Nach zwei Jahren Pause veranstaltete der Katholische Frauenbund Ebermannstadt wieder ihre traditionelle Faschingsveranstaltung im Schwanensaal.
Stimmungsvoll und lustig ging es zu mit Musik und Gesang von Reinhold und Manfred Eberlein. Als Ehrengast konnte Gerti Zöbelein Bürgermeisterin Christiana Meyer (NLE) begrüßen. Kunterbunt bekleidet und frohgelaunt harrten die zahlreich erschienen Frauenbunddamen den Darbietungen der Akteure. Und diese bewiesen erneut ihr schauspielerisches Können. Monika Bieneck begann den Reigen und sprach damit so mancher ob des nachlassenden Namensgedächtnisses aus der Seele: "Neulich hobb die Dings troffen, wasst scho, den Dings sei Dings."

Es folgten Uschi Herbach als ängstliche Sünderin.

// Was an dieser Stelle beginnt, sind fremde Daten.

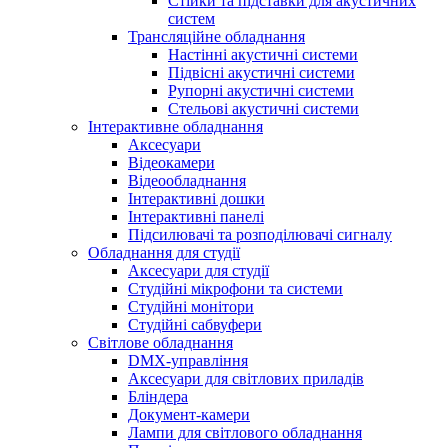
Стійки та підставки для акустичних
систем
Трансляційне обладнання
Настінні акустичні системи
Підвісні акустичні системи
Рупорні акустичні системи
Стельові акустичні системи
Інтерактивне обладнання
Аксесуари
Відеокамери
Відеообладнання
Інтерактивні дошки
Інтерактивні панелі
Підсилювачі та розподілювачі сигналу
Обладнання для студії
Аксесуари для студії
Студійні мікрофони та системи
Студійні монітори
Студійні сабвуфери
Світлове обладнання
DMX-управління
Аксесуари для світлових приладів
Бліндера
Документ-камери
Лампи для світлового обладнання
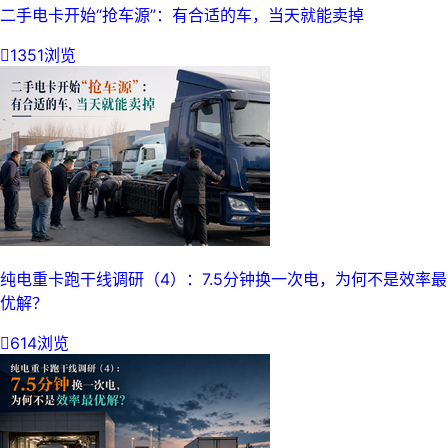
二手电卡开始“抢车源”：有合适的车，当天就能卖掉

1351浏览
纯电重卡跑干线调研（4）：7.5分钟换一次电，为何不是效率最
优解？

614浏览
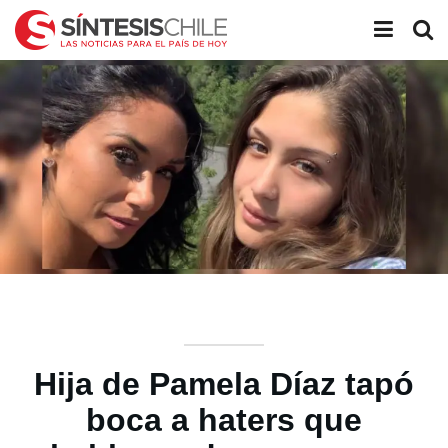
Hija de Pamela Díaz tapó
boca a haters que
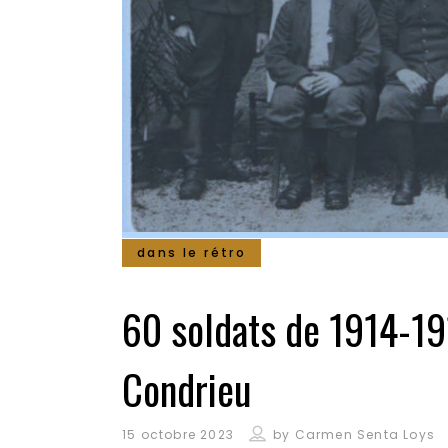
dans le rétro
60 soldats de 1914-191
Condrieu
15 octobre 2023
by
Carmen Senta Loys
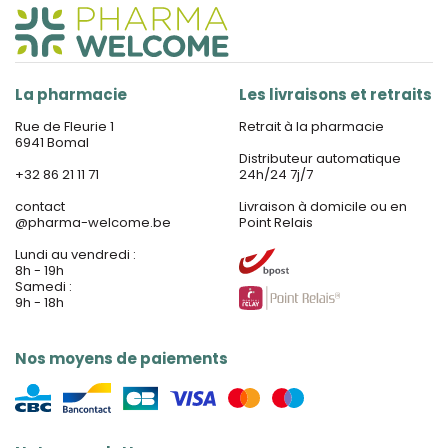
La pharmacie
Les livraisons et retraits
Rue de Fleurie 1
Retrait à la pharmacie
6941 Bomal
Distributeur automatique
+32 86 21 11 71
24h/24 7j/7
contact
Livraison à domicile ou en
@
pharma-welcome.be
Point Relais
Lundi au vendredi :
8h - 19h
Samedi :
9h - 18h
Nos moyens de paiements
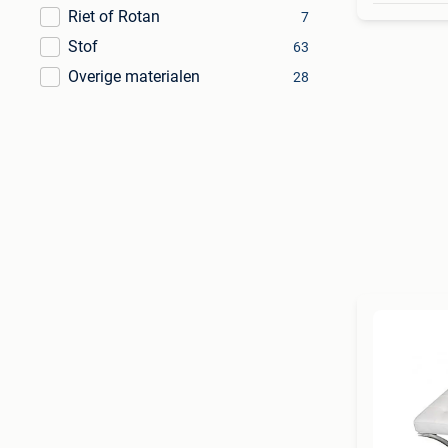
Riet of Rotan
7
Stof
63
Overige materialen
28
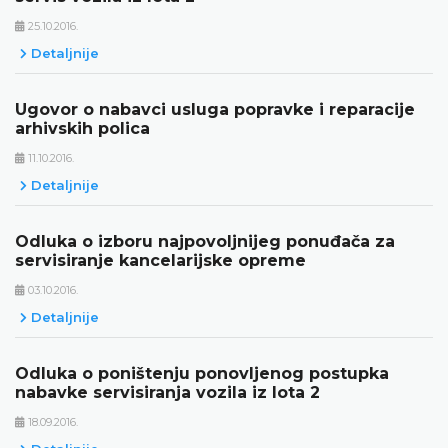
25.10.2016.
Detaljnije
Ugovor o nabavci usluga popravke i reparacije
arhivskih polica
11.10.2016.
Detaljnije
Odluka o izboru najpovoljnijeg ponuđača za
servisiranje kancelarijske opreme
03.10.2016.
Detaljnije
Odluka o poništenju ponovljenog postupka
nabavke servisiranja vozila iz lota 2
18.09.2016.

Sie wollte vom Pfarrer wissen, erfahren, ob sie in den Himmel käme.
Bei einem Blick in den zahnlosen Mund konnte er sie trösten, denn in der Hölle müsse man ja mit den Zähnen knirschen können. Immer ein Höhepunkt ist der Auftritt von Reta Gebhardt, besonders in ihrer Paraderolle als "Valentin". Sie trat in verschiedenen Rollen auf.


Kreativer Vorschlag

Nachdem Christine Schuh ihre Sorgen als Wirtin dem Publikum vorgetragen hatte, erzählten Gerti Zöbelein und Birgit Simon - letztere moderierte auch durch den Abend - "Neues aus der Pfarrei".
Darunter waren manche gute Vorschläge wie zum Beispiel Sammelhochzeiten ob des Priestermangels.